→ SUPPLIED ENTRIES

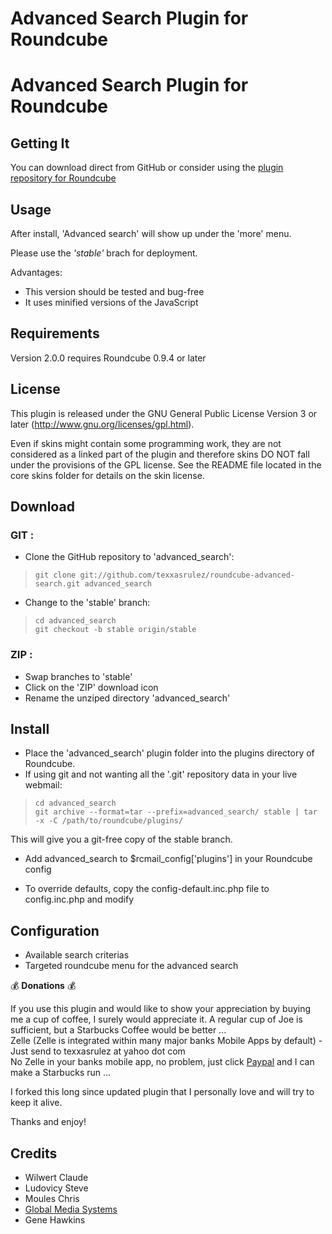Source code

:# Advanced Search Plugin for Roundcube

Advanced Search Plugin for Roundcube
====================================

## Getting It

You can download direct from GitHub or consider using
the [plugin repository for Roundcube](http://plugins.roundcube.net/)

## Usage

After install, 'Advanced search' will show up under the 'more' menu.

Please use the _'stable'_ brach for deployment.

Advantages:

* This version should be tested and bug-free
* It uses minified versions of the JavaScript

## Requirements
Version 2.0.0 requires Roundcube 0.9.4 or later

## License

This plugin is released under the GNU General Public License Version 3
or later (http://www.gnu.org/licenses/gpl.html).

Even if skins might contain some programming work, they are not considered
as a linked part of the plugin and therefore skins DO NOT fall under the
provisions of the GPL license. See the README file located in the core skins
folder for details on the skin license.

## Download

### GIT :
* Clone the GitHub repository to 'advanced_search':

 >     git clone git://github.com/texxasrulez/roundcube-advanced-search.git advanced_search

* Change to the 'stable' branch:

 >     cd advanced_search
 >     git checkout -b stable origin/stable

### ZIP :
* Swap branches to 'stable'
* Click on the 'ZIP' download icon
* Rename the unziped directory 'advanced_search'

## Install

* Place the 'advanced_search' plugin folder into the plugins directory of Roundcube.
* If using git and not wanting all the '.git' repository data in your live webmail:

 >     cd advanced_search
 >     git archive --format=tar --prefix=advanced_search/ stable | tar -x -C /path/to/roundcube/plugins/

  This will give you a git-free copy of the stable branch.
* Add advanced_search to $rcmail_config['plugins'] in your Roundcube config

* To override defaults, copy the config-default.inc.php file to config.inc.php and modify

## Configuration

* Available search criterias 
* Targeted roundcube menu for the advanced search

:moneybag: **Donations** :moneybag:

If you use this plugin and would like to show your appreciation by buying me a cup of coffee, I surely would appreciate it. A regular cup of Joe is sufficient, but a Starbucks Coffee would be better ... \
Zelle (Zelle is integrated within many major banks Mobile Apps by default) - Just send to texxasrulez at yahoo dot com \
No Zelle in your banks mobile app, no problem, just click [Paypal](https://paypal.me/texxasrulez?locale.x=en_US) and I can make a Starbucks run ...

I forked this long since updated plugin that I personally love and will try to keep it alive.

Thanks and enjoy!

## Credits

* Wilwert Claude
* Ludovicy Steve
* Moules Chris
* [Global Media Systems](http://www.gms.lu)
* Gene Hawkins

→ WORK INSTRUCTIONS
Each line containing the word "free" must be pulled from the listing and copied.

→ YOUR RESPONSE
* This version should be tested and bug-free
  This will give you a git-free copy of the stable branch.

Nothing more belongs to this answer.